The vet will then take your pet's vitals, like weight, temperature, pulse and respiration rate, and perform a physical examination of the pet. During a physical exam, the vet checks the abdomen for swollen organs, and the legs, feet and joints for any potential problems. Depending on the age, breed or condition of your pet, your veterinarian may also check the eyes, ears and mouth.
When your vet conducts a full body examination, he or she will check out your pet's coat and skin, noting any hair loss, itchy spots or lumps. Keep note of your animal's shedding habits so you can let the vet know if anything seems abnormal. The vet will check for parasites, fleas, ticks, mites and heartworms as well.

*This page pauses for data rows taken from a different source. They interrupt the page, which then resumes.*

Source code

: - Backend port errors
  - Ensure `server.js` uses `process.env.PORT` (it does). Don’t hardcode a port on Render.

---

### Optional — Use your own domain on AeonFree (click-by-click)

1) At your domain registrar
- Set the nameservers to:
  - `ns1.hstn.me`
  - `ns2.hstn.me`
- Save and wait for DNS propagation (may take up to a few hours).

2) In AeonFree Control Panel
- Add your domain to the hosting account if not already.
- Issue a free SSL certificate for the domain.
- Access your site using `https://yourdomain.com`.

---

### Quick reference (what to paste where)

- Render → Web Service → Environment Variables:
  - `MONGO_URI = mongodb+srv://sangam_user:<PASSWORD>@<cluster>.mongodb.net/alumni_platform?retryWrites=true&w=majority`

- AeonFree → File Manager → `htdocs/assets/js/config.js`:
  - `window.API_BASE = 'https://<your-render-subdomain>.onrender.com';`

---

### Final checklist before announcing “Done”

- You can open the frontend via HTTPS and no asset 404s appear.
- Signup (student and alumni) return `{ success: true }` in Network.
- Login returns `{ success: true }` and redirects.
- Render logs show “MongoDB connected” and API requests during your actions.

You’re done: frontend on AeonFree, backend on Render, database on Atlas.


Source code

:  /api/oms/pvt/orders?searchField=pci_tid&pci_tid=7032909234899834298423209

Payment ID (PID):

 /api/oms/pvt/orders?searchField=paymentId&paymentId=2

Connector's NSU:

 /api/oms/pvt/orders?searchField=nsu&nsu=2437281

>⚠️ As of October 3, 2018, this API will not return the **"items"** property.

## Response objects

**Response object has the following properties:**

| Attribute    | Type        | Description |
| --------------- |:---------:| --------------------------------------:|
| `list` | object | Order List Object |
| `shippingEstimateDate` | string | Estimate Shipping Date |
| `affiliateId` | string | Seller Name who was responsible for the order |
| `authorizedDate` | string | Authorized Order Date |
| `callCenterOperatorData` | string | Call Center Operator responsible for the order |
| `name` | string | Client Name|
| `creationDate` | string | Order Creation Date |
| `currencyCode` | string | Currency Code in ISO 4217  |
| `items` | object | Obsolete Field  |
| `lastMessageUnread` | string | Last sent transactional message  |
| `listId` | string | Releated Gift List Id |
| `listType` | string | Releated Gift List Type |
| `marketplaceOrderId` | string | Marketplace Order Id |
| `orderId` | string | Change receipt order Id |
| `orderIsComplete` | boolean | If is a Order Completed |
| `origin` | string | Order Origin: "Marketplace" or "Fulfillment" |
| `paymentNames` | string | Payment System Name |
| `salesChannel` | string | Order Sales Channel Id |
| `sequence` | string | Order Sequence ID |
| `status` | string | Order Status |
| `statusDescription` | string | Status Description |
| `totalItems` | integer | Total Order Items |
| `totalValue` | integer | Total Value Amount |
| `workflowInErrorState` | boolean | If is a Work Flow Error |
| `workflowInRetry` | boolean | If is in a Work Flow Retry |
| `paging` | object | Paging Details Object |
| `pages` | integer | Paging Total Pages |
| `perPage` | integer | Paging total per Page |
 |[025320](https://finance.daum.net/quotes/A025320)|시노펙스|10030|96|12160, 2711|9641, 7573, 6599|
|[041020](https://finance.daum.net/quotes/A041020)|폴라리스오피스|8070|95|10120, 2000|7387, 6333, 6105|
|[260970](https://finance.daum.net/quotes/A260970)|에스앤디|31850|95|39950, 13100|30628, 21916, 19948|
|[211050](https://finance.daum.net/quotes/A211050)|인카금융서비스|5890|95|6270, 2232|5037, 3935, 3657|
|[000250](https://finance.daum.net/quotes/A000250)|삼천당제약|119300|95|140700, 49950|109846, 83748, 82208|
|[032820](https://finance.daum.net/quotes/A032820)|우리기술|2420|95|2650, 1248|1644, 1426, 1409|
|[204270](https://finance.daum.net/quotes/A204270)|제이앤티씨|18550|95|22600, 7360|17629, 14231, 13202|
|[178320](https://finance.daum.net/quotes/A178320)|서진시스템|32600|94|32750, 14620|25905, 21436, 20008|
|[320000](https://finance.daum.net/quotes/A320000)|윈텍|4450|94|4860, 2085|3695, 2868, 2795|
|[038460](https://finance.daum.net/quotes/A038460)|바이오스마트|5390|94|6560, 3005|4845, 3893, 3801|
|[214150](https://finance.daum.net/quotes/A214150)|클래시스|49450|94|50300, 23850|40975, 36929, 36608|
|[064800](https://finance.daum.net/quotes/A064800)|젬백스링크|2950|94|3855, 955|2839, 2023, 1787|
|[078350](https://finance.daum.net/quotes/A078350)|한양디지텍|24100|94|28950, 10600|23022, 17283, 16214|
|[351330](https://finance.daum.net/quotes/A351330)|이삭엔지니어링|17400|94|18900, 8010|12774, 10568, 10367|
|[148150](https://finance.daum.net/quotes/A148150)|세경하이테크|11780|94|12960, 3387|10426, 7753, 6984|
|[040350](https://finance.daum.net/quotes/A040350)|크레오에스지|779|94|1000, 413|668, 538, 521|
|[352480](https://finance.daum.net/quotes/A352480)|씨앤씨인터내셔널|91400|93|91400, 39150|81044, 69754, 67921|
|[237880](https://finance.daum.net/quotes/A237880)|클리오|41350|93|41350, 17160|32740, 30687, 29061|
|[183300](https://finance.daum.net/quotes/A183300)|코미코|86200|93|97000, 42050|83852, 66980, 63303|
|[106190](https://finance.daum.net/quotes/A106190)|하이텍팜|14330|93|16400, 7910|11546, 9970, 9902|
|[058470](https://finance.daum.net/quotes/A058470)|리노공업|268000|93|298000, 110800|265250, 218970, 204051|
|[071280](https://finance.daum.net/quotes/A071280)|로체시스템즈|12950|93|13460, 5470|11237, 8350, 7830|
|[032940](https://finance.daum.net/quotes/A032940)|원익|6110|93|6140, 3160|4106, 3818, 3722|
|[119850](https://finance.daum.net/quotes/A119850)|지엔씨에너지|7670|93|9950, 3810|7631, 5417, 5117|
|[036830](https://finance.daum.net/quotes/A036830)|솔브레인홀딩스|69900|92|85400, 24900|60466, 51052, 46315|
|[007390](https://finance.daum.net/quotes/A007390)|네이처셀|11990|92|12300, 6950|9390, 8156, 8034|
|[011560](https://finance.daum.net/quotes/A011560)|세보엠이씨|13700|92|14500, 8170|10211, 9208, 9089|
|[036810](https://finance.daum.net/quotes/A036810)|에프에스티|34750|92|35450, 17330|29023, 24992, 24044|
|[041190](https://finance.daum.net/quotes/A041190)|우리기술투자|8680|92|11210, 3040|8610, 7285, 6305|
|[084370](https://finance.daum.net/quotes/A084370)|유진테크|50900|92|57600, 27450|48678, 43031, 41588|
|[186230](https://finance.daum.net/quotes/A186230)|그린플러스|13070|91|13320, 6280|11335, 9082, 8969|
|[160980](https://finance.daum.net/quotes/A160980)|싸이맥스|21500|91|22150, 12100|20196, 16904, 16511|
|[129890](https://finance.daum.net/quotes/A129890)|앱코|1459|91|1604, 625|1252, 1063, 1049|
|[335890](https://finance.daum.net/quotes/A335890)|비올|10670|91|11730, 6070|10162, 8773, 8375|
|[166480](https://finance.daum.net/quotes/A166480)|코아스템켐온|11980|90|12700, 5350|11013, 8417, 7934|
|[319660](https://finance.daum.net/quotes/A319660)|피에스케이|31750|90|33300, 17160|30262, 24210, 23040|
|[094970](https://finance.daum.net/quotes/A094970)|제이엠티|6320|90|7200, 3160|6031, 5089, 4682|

Vaccinations are also important to your pet, especially if you have a cat or a dog, and your vet will suggest that you make sure they're current. Keeping up to date with vaccinations can prevent your furry friend from getting distemper, rabies, hepatitis and lyme disease. Some vaccinations last longer than others, so speak to your doctor about staying caught up with your animal's shots.
Just like your own health insurance, you want to make sure your animal is covered before he or she needs veterinary services. Some common animal surgeries can cost thousands of dollars, and you don't want to end up having to foot a surprise bill that costs more than your paycheck.
There's no set price for pet health insurance. Costs can depend on factors such as where you live, the age and breed of your pet, and how much coverage you want. Before you take out a pet insurance policy, you'll want to meet with your vet to go over what he or she thinks your animal should be covered for. Many vets believe that you should make sure cancer, chronic disease, hereditary and congenital disease, and common breed-related medical conditions are all addressed in your policy.
Some pet owners can't afford insurance for their pet, so there are other options to make paying for surprise pet visits as easy as possible. Some pet stores have wellness plans - which tend to be much cheaper than an insurance policy - that offer shots, check ups, screenings and discounts on various procedures your pet may need. A lot of veterinary offices offer payment plans for pricey procedures as well, as long as you have decent credit history. For a last-ditch option, there are even privately funded organizations that offer pet owners financial aid for their pet's treatments.